| SOAL LATIHAN |
**1)** Tuliskan ulang tanpa perubahan bagian teks sejarah Tambang Batubara Ombilin yang dibuka dengan kata-kata "Tahun 1800 menjadi" dan ditutup dengan "bekas jajahan VOC.".
**2)** Jawablah pertanyaan berikut berdasarkan teks sejarah Tambang Batubara Ombilin.
(a) Pada tahun berapa VOC resmi dibubarkan?
(b) Siapa yang mengambil alih dan mengelola langsung segala bentuk aktivitas pada masa VOC?
(c) Apa nama kawasan Hindia Belanda sekarang?
**3)** Apakah pernyataan berikut sesuai dengan teks sejarah Tambang Batubara Ombilin? Jawab ya atau tidak, lalu kutip kata-kata teks yang menentukan.
(a) Tahun 1800 menandai dimulainya kolonialisme Belanda di Indonesia.
(b) Setelah masa VOC usai, kawasan Hindia Belanda langsung terbebas.
(c) Pemerintah Belanda hanya mengambil alih kontrol atas perdagangan.

| TEKS ANALISIS |
☆ ☆ ☆ ☆ ☆ ☆ ☆

Tambang Batubara Ombilin: Riwayatmu Dulu
Oleh: Yenny Narny (Dosen FIB Unand)
Tahun 1800 menjadi penanda dimulainya kolonialisme Belanda di Indonesia setelah VOC resmi dibubarkan setahun sebelumnya, yakni 1799. Meskipun masa VOC telah usai, kawasan Hindia Belanda (kini Indonesia) tidaklah terbebas begitu saja. Segala bentuk aktivitas pada masa VOC, diambil alih dan dikelola langsung oleh Pemerintah Belanda.
Mereka mengambil alih kontrol atas perdagangan, ekonomi, dan pemerintahan di wilayah-wilayah bekas jajahan VOC.

☆ ☆ ☆ ☆ ☆ ☆ ☆

| DATA TERSEDIA |

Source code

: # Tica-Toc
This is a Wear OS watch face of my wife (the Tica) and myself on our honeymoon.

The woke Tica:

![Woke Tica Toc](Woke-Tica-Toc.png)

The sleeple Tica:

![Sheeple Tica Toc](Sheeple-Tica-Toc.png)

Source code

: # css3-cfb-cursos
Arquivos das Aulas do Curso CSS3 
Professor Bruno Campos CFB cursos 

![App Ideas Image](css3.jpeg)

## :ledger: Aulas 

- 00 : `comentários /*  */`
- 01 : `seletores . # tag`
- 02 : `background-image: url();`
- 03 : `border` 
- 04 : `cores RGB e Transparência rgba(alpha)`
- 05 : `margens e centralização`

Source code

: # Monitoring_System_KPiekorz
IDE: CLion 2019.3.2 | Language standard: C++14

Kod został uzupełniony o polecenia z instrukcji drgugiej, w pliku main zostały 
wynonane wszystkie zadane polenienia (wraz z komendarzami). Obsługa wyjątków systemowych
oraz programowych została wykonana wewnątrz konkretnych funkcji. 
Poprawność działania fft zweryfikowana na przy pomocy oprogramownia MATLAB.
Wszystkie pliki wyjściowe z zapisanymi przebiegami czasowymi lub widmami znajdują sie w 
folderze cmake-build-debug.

☆ ☆ ☆ ☆ ☆ ☆ ☆

| JAWABAN LATIHAN |
**1)**
Tahun 1800 menjadi penanda dimulainya kolonialisme Belanda di Indonesia setelah VOC resmi dibubarkan setahun sebelumnya, yakni 1799. Meskipun masa VOC telah usai, kawasan Hindia Belanda (kini Indonesia) tidaklah terbebas begitu saja. Segala bentuk aktivitas pada masa VOC, diambil alih dan dikelola langsung oleh Pemerintah Belanda.
Mereka mengambil alih kontrol atas perdagangan, ekonomi, dan pemerintahan di wilayah-wilayah bekas jajahan VOC.

**2)**
(a) 1799
(b) Pemerintah Belanda
(c) Indonesia

**3)**
(a) Ya: "Tahun 1800 menjadi penanda dimulainya kolonialisme Belanda di Indonesia"
(b) Tidak: "kawasan Hindia Belanda (kini Indonesia) tidaklah terbebas begitu saja"
(c) Tidak: "Mereka mengambil alih kontrol atas perdagangan, ekonomi, dan pemerintahan"